Figure 2. Generation of EGFP-expressing HEK293T-TVA cells using the RCAS vector system. (A) RCAS was packaged and used to transduce wildtype or TVA-expressing HEK293T cells (MOI = 30). Fluorescence intensity of EGFP was quantified using flow cytometry three days post-transduction. (B) Representative fluorescence microscopy images. Exposure: brightfield=10 ms; EGFP=100 ms. Magnification: 100x. (C) HEK293T-TVA cells infected with RCAS-EGFP showed a ~72% increase in EGFP expression.
How to Order
Customer-supplied vectors
If customer-supplied RCASBP(A) plasmids are needed, please send them to us following the Materials Submission Guidelines. Please strictly follow our guidelines to set up shipment to avoid any delay or damage of materials. All customer-supplied materials undergo mandatory QC by VectorBuilder which may incur a $100 surcharge for each item. Please note that production may not be initiated until customer-supplied materials pass QC.
Resources
FAQ
RCAS generally refers to a family of replication-competent retroviral vectors derived from Avian sarcoma-leukosis virus. VectorBuilder offers the RCASBP(A) vector, a derivative based on the Bryan polymerase (BP) strain with envelope specificity to subgroup A (TVA receptor). This derivative is most commonly used due to its low cytotoxicity and high viral titers.

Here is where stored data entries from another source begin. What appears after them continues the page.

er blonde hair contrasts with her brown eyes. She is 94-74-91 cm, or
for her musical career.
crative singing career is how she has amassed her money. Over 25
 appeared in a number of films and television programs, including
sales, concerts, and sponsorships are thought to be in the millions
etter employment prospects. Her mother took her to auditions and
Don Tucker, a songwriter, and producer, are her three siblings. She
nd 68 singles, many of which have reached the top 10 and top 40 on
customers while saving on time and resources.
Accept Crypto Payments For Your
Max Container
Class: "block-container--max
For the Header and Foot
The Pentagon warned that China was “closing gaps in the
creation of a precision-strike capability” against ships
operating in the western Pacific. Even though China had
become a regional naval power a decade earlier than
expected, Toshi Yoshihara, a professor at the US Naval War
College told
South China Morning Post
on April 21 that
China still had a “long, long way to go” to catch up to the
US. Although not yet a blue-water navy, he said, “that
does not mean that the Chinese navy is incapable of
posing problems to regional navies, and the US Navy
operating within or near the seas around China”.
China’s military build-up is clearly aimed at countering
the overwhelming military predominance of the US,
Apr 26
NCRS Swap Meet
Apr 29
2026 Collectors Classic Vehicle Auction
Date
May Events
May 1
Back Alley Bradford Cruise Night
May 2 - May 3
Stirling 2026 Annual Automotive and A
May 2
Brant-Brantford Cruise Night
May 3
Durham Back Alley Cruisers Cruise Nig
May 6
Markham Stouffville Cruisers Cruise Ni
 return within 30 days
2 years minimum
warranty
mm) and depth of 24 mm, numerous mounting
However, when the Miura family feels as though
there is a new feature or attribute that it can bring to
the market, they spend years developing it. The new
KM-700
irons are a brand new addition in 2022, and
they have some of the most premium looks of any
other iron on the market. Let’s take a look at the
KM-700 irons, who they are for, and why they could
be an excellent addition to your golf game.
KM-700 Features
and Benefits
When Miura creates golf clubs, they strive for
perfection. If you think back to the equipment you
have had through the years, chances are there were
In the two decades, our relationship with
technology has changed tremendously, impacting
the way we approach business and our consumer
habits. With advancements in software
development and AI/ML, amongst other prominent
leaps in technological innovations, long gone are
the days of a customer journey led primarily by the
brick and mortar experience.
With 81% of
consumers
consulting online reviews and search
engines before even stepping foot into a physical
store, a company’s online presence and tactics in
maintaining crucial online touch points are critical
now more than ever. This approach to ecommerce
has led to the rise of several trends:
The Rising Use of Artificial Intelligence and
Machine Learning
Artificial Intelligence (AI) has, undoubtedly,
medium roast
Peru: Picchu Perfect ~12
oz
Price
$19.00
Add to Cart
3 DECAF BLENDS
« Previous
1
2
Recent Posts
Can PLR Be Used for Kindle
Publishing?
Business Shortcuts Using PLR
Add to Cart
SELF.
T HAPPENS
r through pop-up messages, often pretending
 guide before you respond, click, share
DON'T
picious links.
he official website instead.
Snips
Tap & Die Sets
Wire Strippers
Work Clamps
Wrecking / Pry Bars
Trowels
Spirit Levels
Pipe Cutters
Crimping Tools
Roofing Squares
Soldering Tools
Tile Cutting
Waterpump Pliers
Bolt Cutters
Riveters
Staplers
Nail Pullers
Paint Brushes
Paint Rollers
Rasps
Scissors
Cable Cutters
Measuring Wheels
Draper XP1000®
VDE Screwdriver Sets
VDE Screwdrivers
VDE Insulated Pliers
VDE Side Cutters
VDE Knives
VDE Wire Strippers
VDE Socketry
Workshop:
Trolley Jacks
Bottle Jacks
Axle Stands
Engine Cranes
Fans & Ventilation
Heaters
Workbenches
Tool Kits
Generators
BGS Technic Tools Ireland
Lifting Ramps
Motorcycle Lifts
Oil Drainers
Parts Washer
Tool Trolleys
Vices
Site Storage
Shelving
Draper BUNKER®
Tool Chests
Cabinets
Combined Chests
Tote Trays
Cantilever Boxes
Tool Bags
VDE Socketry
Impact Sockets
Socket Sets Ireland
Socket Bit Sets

Recombinant RCAS vectors generated by VectorBuilder can typically be handled in Biosafety Level 1 facilities as they contain an avian envelope and will not infect non-TVA expressing mammalian cells. However, biosafety policies can vary considerably from one institution to another. Therefore, it is the responsibility of the researchers to handle all viral vectors following appropriate biosafety guidelines that apply for their institution.